Clearly you need to see timing information to get a better idea of where things are slow; but you also need a much finer granularity of reporting – which you get from taking a statspack snapshot at level zero every 15 minutes or so – so that you don’t average out the peaks and hide the problems. And in this case, a report across one or two 15 minutes snapshots around the time of an application timeout might also produce some matching Oracle symptoms or anomalies.
However, looking at wait times alone is not enough. You need, as a minimum, to know about the volume of work being done behind those waits – how much redo was generated to cause the redo writes, what sort of activity was behind the direct path reads, was the low volume of physical I/O the consequence of an extreme volume of logical I/O etc., etc. etc. So you need to be able to cross-reference wait-time against workload in various ways.
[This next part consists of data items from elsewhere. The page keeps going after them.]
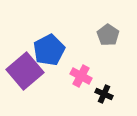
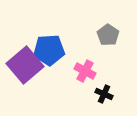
blue pentagon: rotated 24 degrees clockwise
purple square: moved 6 px up
pink cross: moved 4 px right, 5 px up
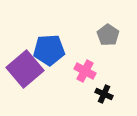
purple square: moved 4 px down
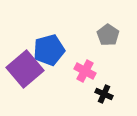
blue pentagon: rotated 12 degrees counterclockwise
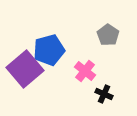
pink cross: rotated 10 degrees clockwise
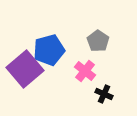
gray pentagon: moved 10 px left, 6 px down
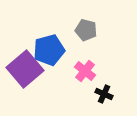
gray pentagon: moved 12 px left, 11 px up; rotated 20 degrees counterclockwise
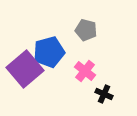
blue pentagon: moved 2 px down
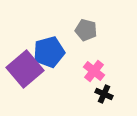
pink cross: moved 9 px right
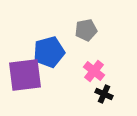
gray pentagon: rotated 25 degrees counterclockwise
purple square: moved 6 px down; rotated 33 degrees clockwise
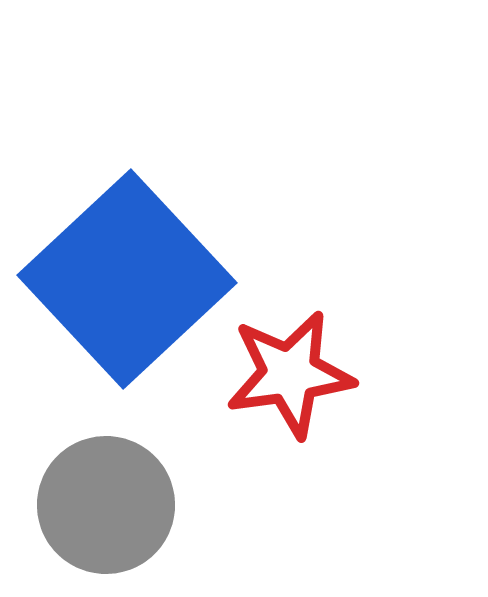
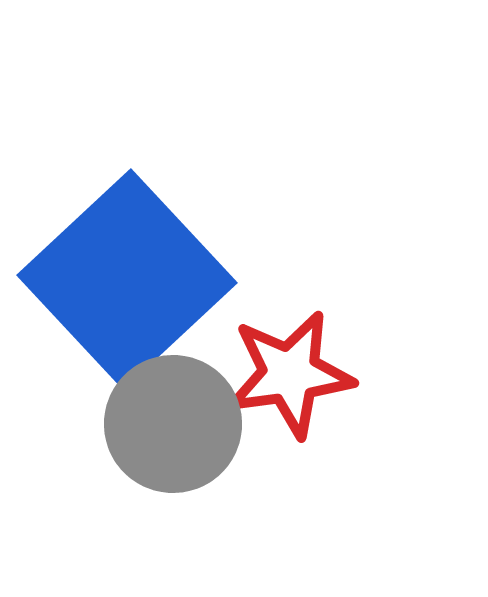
gray circle: moved 67 px right, 81 px up
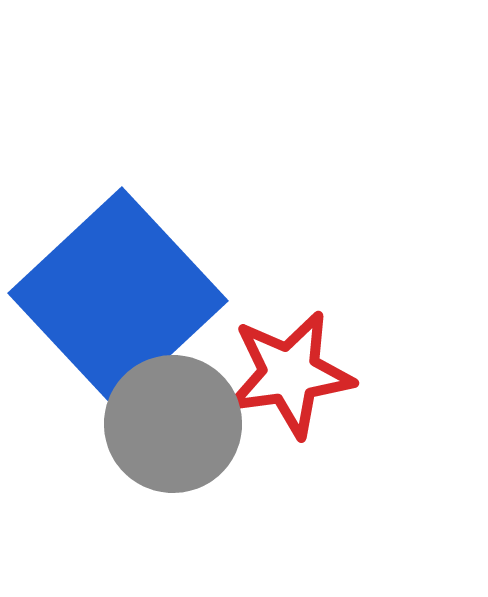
blue square: moved 9 px left, 18 px down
The difficulty, ultimately, is that if you don’t have a reasonably scoped set of data, and a reasonably complete set of figures, and a reasonable understanding of how different statistics relate to each other, you just end up with a great long list of “maybes” when you really need a short list of “likelies” to make best use of your time.
Whenever I take on a trouble-shooting engagement, I try to end up with a report that lists about five options in order of desirability – because that’s what the client usually needs.
I also aim to have a couple of those options rated as “probably the best thing to do”, a couple of “might help”, and a couple of “easy, but probably not much benefit”. I also make sure that I give a clear idea of the investment required for each option, and the benefit.
Footnote: Any advice about reading Statspack reports is almost always relevant when reading AWR reports (and vice versa).